15. The claimants have also claimed in the petition an amount of Rs. 5,240/- towards transport and miscellaneous expenses including expenses for stay at Madras incurred by the father, maternal uncle of the deceased and P.W.4, an employee of Jayalaxmi Oil and Chemical Industries Ltd., to go to Madras and return. But as there is no evidence regarding this, the claimants are not entitled to the entire amount. But it is reasonable to fix a sum of Rs. 2,000/- against this expenditure.

Non-pecuniary damages:-

16. It is well settled in the decision of Varalaxmi v. Nageswarao, that even in fatal cases whether instantaneous or not, a minimum of Rs. 15,000/- may be awarded for non-pecuniary damages for pain and suffering, mental agony, loss of amenities of life and loss of expectation of life. This has been approved by the Division Bench of this Court in Nirmala Narsava ‘s case (1 supra). But in the instant , case, as the deceased was young and has suffered in the hospital for 1 1/2 months after undergoing 9 operations, I think it is reasonable to fix Rs. 20,000/- as compensation under this head. Though the claimants have claimed Rs. 10,000/- under this head towards mental suffering of the deceased and the claimants, it is open to this Court to award a larger amount provided the total , amount awarded does not exceed the amount claimed in the petition. The claim of the appellants for their mental suffering is not admissible, in view of the Full Bench decision of this Court in R.T.C. v. Narasavva, (F.B.).

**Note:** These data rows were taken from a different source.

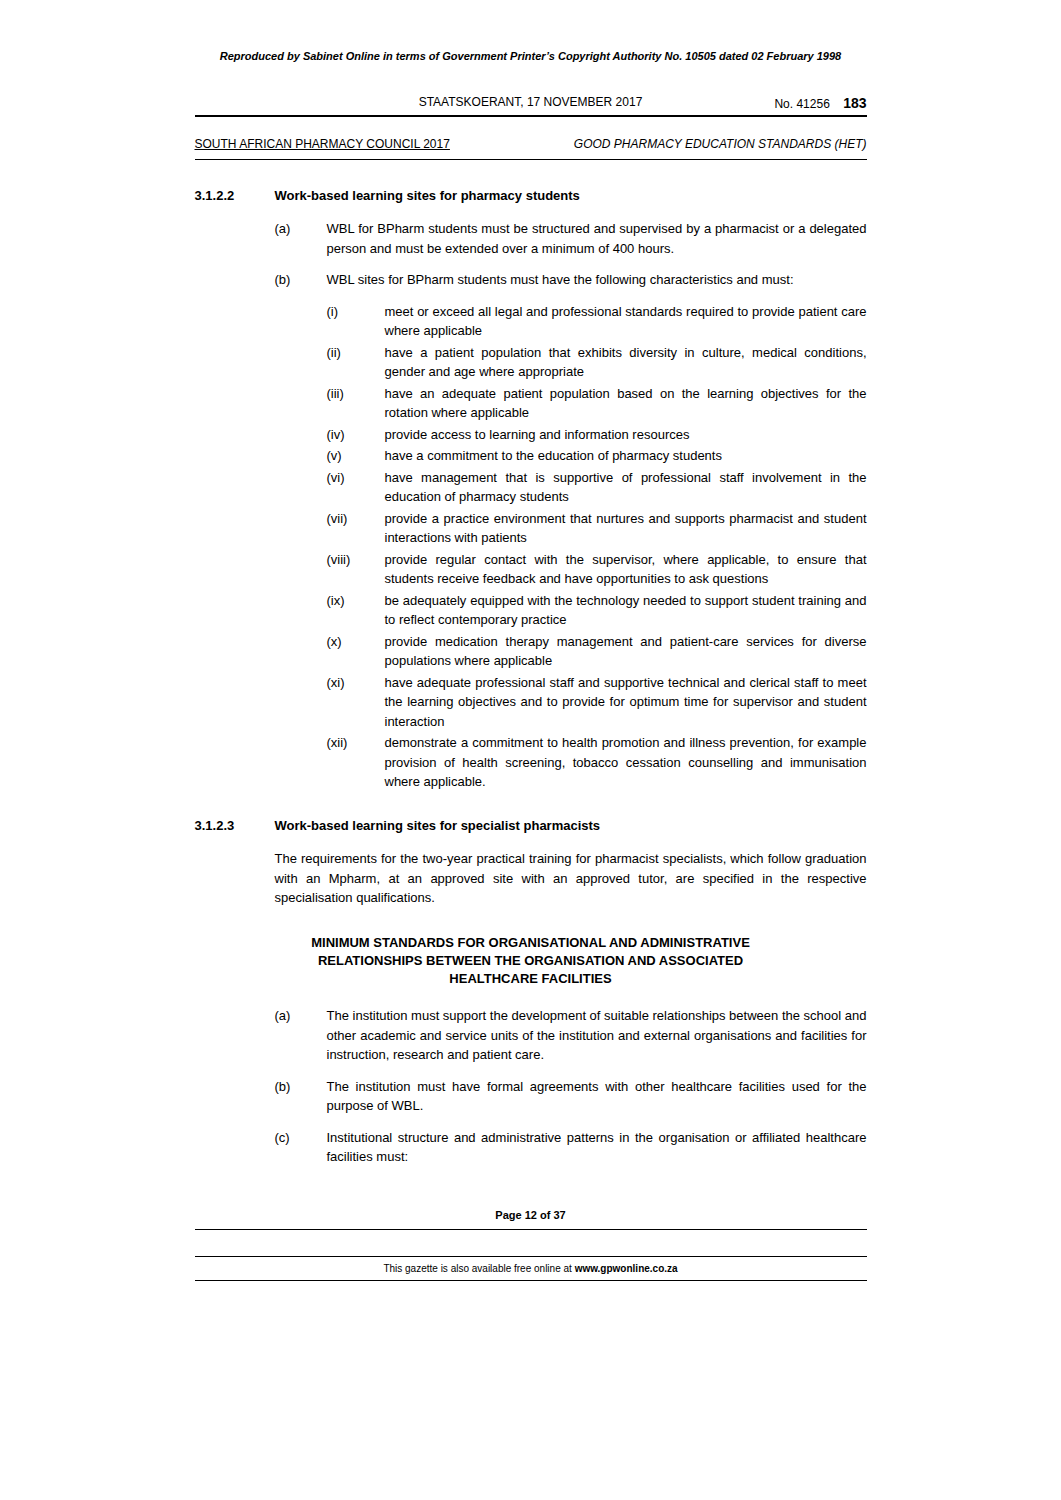Reproduced by Sabinet Online in terms of Government Printer’s Copyright Authority No. 10505 dated 02 February 1998
STAATSKOERANT, 17 NOVEMBER 2017
No. 41256 183
SOUTH AFRICAN PHARMACY COUNCIL 2017
GOOD PHARMACY EDUCATION STANDARDS (HET)
3.1.2.2 Work-based learning sites for pharmacy students
(a)
WBL for BPharm students must be structured and supervised by a pharmacist or a delegated person and must be extended over a minimum of 400 hours.
(b)
WBL sites for BPharm students must have the following characteristics and must:
(i)
meet or exceed all legal and professional standards required to provide patient care where applicable
(ii)
have a patient population that exhibits diversity in culture, medical conditions, gender and age where appropriate
(iii)
have an adequate patient population based on the learning objectives for the rotation where applicable
(iv)
provide access to learning and information resources
(v)
have a commitment to the education of pharmacy students
(vi)
have management that is supportive of professional staff involvement in the education of pharmacy students
(vii)
provide a practice environment that nurtures and supports pharmacist and student interactions with patients
(viii)
provide regular contact with the supervisor, where applicable, to ensure that students receive feedback and have opportunities to ask questions
(ix)
be adequately equipped with the technology needed to support student training and to reflect contemporary practice
(x)
provide medication therapy management and patient-care services for diverse populations where applicable
(xi)
have adequate professional staff and supportive technical and clerical staff to meet the learning objectives and to provide for optimum time for supervisor and student interaction
(xii)
demonstrate a commitment to health promotion and illness prevention, for example provision of health screening, tobacco cessation counselling and immunisation where applicable.
3.1.2.3 Work-based learning sites for specialist pharmacists
The requirements for the two-year practical training for pharmacist specialists, which follow graduation with an Mpharm, at an approved site with an approved tutor, are specified in the respective specialisation qualifications.
MINIMUM STANDARDS FOR ORGANISATIONAL AND ADMINISTRATIVE
RELATIONSHIPS BETWEEN THE ORGANISATION AND ASSOCIATED
HEALTHCARE FACILITIES
(a)
The institution must support the development of suitable relationships between the school and other academic and service units of the institution and external organisations and facilities for instruction, research and patient care.
(b)
The institution must have formal agreements with other healthcare facilities used for the purpose of WBL.
(c)
Institutional structure and administrative patterns in the organisation or affiliated healthcare facilities must:
Page 12 of 37
This gazette is also available free online at www.gpwonline.co.za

17. Thus, in all the claimants are entitled to Rs. 1,05,150/- (Rs. 62,600 + Rs. 2,000 + Rs. 750 + Rs. 19,800 + Rs. 20,000) and accordingly the appeal is partly allowed with costs. For the balance of Rs. 24,380/-, the appeal is dismissed with costs. The appellant will also be entitled to interest on this enhanced amount at the rate of 12% p.a. from the date of petition till the date of payment.